If you currently rent or are looking to rent, be prepared to pay much more than in years past.
According to CoreLogic, a recent study in property information, U.S. single-family rent growth increased 11.5% in November 2021, the fastest year-over-year increase in over 16 years, and increases are expected to continue well into 2022.
“The study measured rent changes among single-family rental homes, including condominiums, using a repeat-rent analysis to measure the same rental properties over time. The November 2021 increase was more than three times the November 2020 increase, and while the index growth slowed in the summer of 2020, rent growth returned to its pre-pandemic rate by October 2020.” A release from CoreLogic stated.
According to the Multifamily Outlook report from Freddie Mac, annual rent growth is forecasted to be 3.6% in 2022, with rising rent expected in every major U.S. housing market.
According to the report from Freddie Mac, during the early days of the pandemic, many residents left expensive, densely populated, urban city centers for less expense and less dense suburban locations.
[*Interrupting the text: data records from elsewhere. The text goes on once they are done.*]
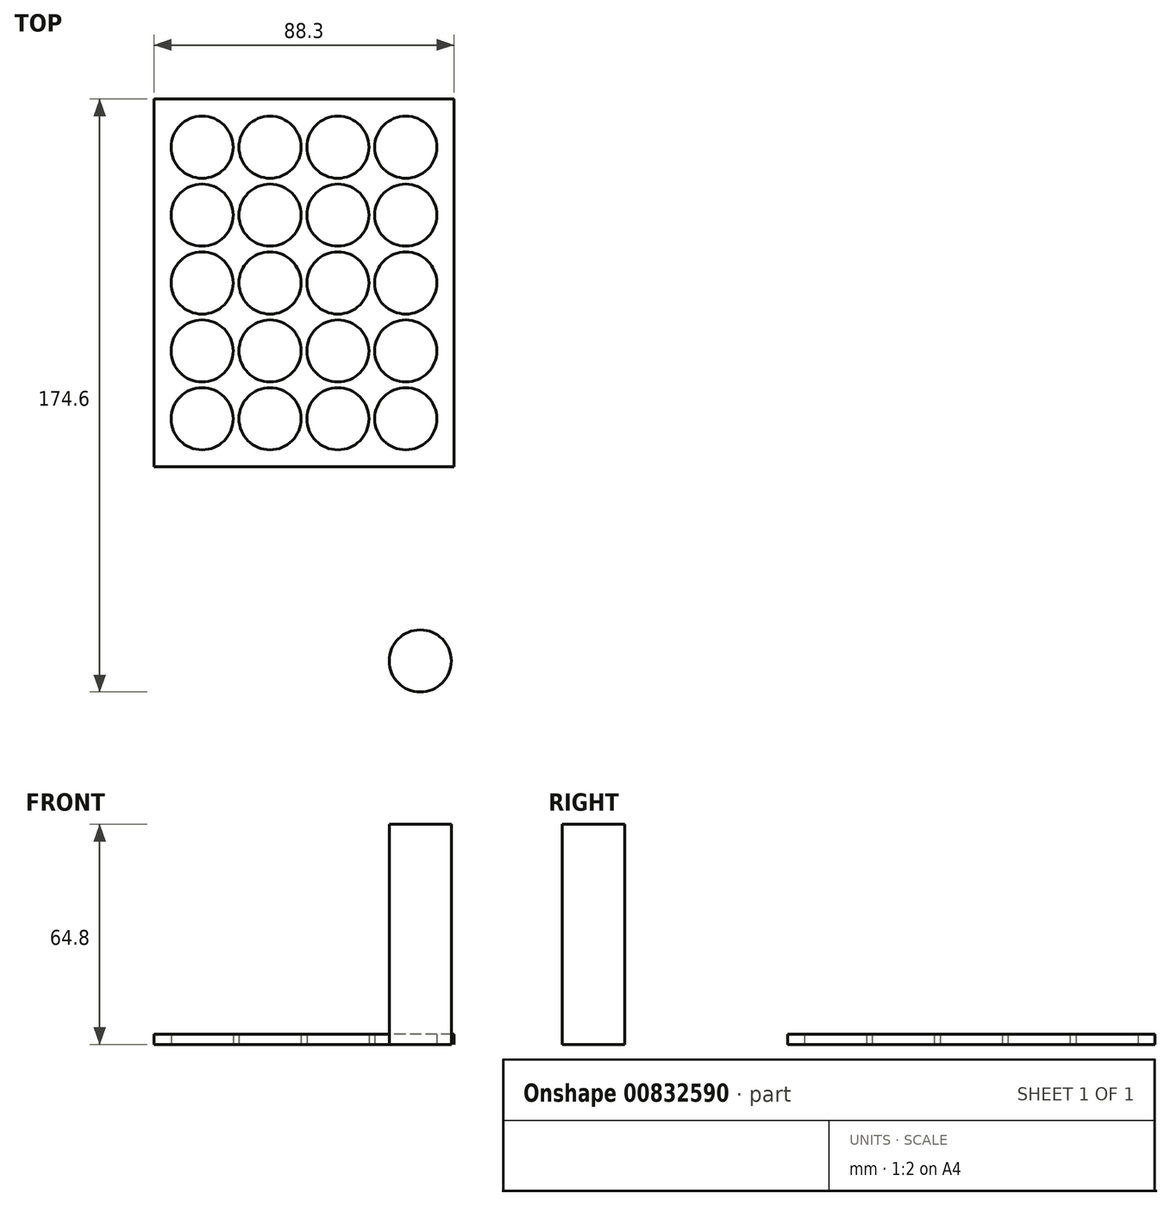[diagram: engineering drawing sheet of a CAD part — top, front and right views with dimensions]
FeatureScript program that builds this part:
annotation { "Feature Type Name" : "Feature", "Feature Type Description" : "" }
export const myFeature = defineFeature(function(context is Context, id is Id, definition is map)
    precondition{}
    {
        {
            var Q0;
            Q0=qCreatedBy(makeId("Top.planeOp"),FACE);
            var sketch = newSketch(context, id + "F0", { "sketchPlane" : qUnion([Q0])});
            skCircle(sketch, "E0", {"center": v(0, 0) * mm, "radius": 9.15 * mm});
            skSolve(sketch);
        }
        {
            var Q0;
            Q0=makeQuery(id+"F0.imprint","IMPRINT",FACE,{"disambiguationData":[TD([[makeQuery(id+"F0.imprint","IMPRINT",EDGE,{"derivedFrom":sQuery(id+"F0.wireOp",EDGE,"E0")}),1.0]])]});
            extrude(context, id + "F1", {"entities" : qUnion([Q0]), "depth" : 64.8 * mm, "offsetDistance" : 25 * mm});
        }
        {
            var Q0;
            Q0=qCreatedBy(makeId("Top.planeOp"),FACE);
            var sketch = newSketch(context, id + "F2", { "sketchPlane" : qUnion([Q0])});
            skCircle(sketch, "E1", {"center": v(-64.27, 71.3) * mm, "radius": 9.15 * mm});
            skLineSegment(sketch, "E2", {"start": v(-64.27, 71.3) * mm, "end": v(-84.27, 71.3) * mm});
            skCircle(sketch, "E3.0.1.0", {"center": v(-64.27, 91.3) * mm, "radius": 9.15 * mm});
            skCircle(sketch, "E3.0.2.0", {"center": v(-64.27, 111.3) * mm, "radius": 9.15 * mm});
            skCircle(sketch, "E3.0.3.0", {"center": v(-64.27, 131.3) * mm, "radius": 9.15 * mm});
            skCircle(sketch, "E3.0.4.0", {"center": v(-64.27, 151.3) * mm, "radius": 9.15 * mm});
            skCircle(sketch, "E3.1.0.0", {"center": v(-44.27, 71.3) * mm, "radius": 9.15 * mm});
            skCircle(sketch, "E3.1.1.0", {"center": v(-44.27, 91.3) * mm, "radius": 9.15 * mm});
            skCircle(sketch, "E3.1.2.0", {"center": v(-44.27, 111.3) * mm, "radius": 9.15 * mm});
            skCircle(sketch, "E3.1.3.0", {"center": v(-44.27, 131.3) * mm, "radius": 9.15 * mm});
            skCircle(sketch, "E3.1.4.0", {"center": v(-44.27, 151.3) * mm, "radius": 9.15 * mm});
            skCircle(sketch, "E3.2.0.0", {"center": v(-24.27, 71.3) * mm, "radius": 9.15 * mm});
            skCircle(sketch, "E3.2.1.0", {"center": v(-24.27, 91.3) * mm, "radius": 9.15 * mm});
            skCircle(sketch, "E3.2.2.0", {"center": v(-24.27, 111.3) * mm, "radius": 9.15 * mm});
            skCircle(sketch, "E3.2.3.0", {"center": v(-24.27, 131.3) * mm, "radius": 9.15 * mm});
            skCircle(sketch, "E3.2.4.0", {"center": v(-24.27, 151.3) * mm, "radius": 9.15 * mm});
            skCircle(sketch, "E3.3.0.0", {"center": v(-4.27, 71.3) * mm, "radius": 9.15 * mm});
            skCircle(sketch, "E3.3.1.0", {"center": v(-4.27, 91.3) * mm, "radius": 9.15 * mm});
            skCircle(sketch, "E3.3.2.0", {"center": v(-4.27, 111.3) * mm, "radius": 9.15 * mm});
            skCircle(sketch, "E3.3.3.0", {"center": v(-4.27, 131.3) * mm, "radius": 9.15 * mm});
            skCircle(sketch, "E3.3.4.0", {"center": v(-4.27, 151.3) * mm, "radius": 9.15 * mm});
            skLineSegment(sketch, "E3.direction1", {"start": v(-64.27, 71.3) * mm, "end": v(-44.27, 71.3) * mm, "construction": true});
            skLineSegment(sketch, "E3.direction2", {"start": v(-64.27, 71.3) * mm, "end": v(-64.27, 91.3) * mm, "construction": true});
            skLineSegment(sketch, "E4", {"start": v(9.88, 57.15) * mm, "end": v(9.88, 165.45) * mm});
            skLineSegment(sketch, "E5", {"start": v(9.88, 165.45) * mm, "end": v(-78.42, 165.45) * mm});
            skLineSegment(sketch, "E6", {"start": v(-78.42, 165.45) * mm, "end": v(-78.42, 57.15) * mm});
            skLineSegment(sketch, "E7", {"start": v(9.88, 57.15) * mm, "end": v(-78.42, 57.15) * mm});
            skSolve(sketch);
        }
        {
            var Q0;
            Q0=makeQuery(id+"F2.imprint","IMPRINT",FACE,{"disambiguationData":[TD([[makeQuery(id+"F2.imprint","IMPRINT",EDGE,{"derivedFrom":sQuery(id+"F2.wireOp",EDGE,"E1")}),-1.0]])]});
            extrude(context, id + "F3", {"entities" : qUnion([Q0]), "depth" : 3 * mm, "offsetDistance" : 25 * mm});
        }
    });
That demand for a lower-cost living continues causing demand for rental properties across the nation.
On Tuesday, Feb. 8 Fair Market Rent was showing rental homes in Charlotte County to range anywhere from $701 per month for a two-bedroom home to as much as $850.
Realtor.com was showing rental homes to range anywhere from $950 to as much as $1,500 a month for a three-bedroom home.
Statewide Rent.com reports that the average rent for a three-bedroom home in 2021 was $1,757 a month compared to 2020 at $1,437 a month.
When it comes to apartment complexes, occupancy in the U.S. has hit an all-time high, meaning anyone looking for a new apartment is going to have a tough time finding a vacant unit.
According to data from the property management software company RealPage as of January professionally managed apartment units were at 97.5% capacity the highest figure on record,
The real estate industry generally considers 95-96 % occupancy as full.